Strolling around Nickajack, part 2

First see Strolling around Nickajack, Part 1.

So anyway, while I’m hooking and long-line releasing really nice bass, Grant Goldbeck and Morizo Shimizu were cheering me on. It was actually kind of funny. Every time I hooked one Grant would yell and Morizo would stand up in his boat, pumping his fist into the air. I’m sure the Marshals thought we were crazy. (Come to think of it, maybe we are…)

I finally hooked one that didn’t get off. She was about 4 1/2 pounds. She tried to jump but couldn’t get out of the water for some reason. I thought she probably had a wad of weeds or a stick under her, until I got her close to the boat and saw a 3 1/2-pounder hooked to the second set of treble hooks.

That sort of thing doesn’t happen to me very often. I was a little excited. All I could think about was Tim Horton’s advice to me years ago. He always said that when you hook doubles you grab for the biggest one when they get close to the boat.

I did. It worked. In fact, it worked so well that I ended up with a triple, two largemouth bass and a Hartley thumb.

Fortunately, the hook in the Hartley thumb went all the way through. The barb was visible and in a position that it could be cut off with a pair of side cutters. That turned out to be not so easy. Big, strong crankbaits have big, strong hooks. My lady Marshal wasn’t strong enough to cut through the metal. And I couldn’t cut it off. The hook was in my right. I had to use my left hand to try to cut it. No go.

Thanks, Grant. (He’s pretty good at cutting hooks. I recommend him if you find yourself in need of a professional level hook-cutter.)

As the afternoon wore along, I caught more good fish with my newly learned technique.
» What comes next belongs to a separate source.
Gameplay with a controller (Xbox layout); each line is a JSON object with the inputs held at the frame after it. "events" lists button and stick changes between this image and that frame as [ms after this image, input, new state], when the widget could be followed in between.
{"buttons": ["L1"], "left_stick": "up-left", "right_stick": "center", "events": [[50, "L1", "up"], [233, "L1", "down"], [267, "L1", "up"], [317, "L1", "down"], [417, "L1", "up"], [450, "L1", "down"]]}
I couldn’t replace my smallest fish from the morning, however. It had swallowed my plastic stickbait. It died in the livewell.

I hated that. Not only do I not ever want to kill a bass but it held my weight down on a really good day. I knew she was in trouble when I first caught her. I suppose I could have turned her loose then, but who knows what the day will turn into? As it turned out, I didn’t need her. But I could have. How bad would it be to turn the fish loose that would have sent you back to Chickamauga?

I learned something else that day, too. Pay close attention to where you are and where the weigh-in will be held. I thought I knew where I was. I figured an hour would give me plenty of time to get back. I ran full throttle everywhere it was legal to do so. I had 3 minutes to spare when I checked in. That’s too close for comfort.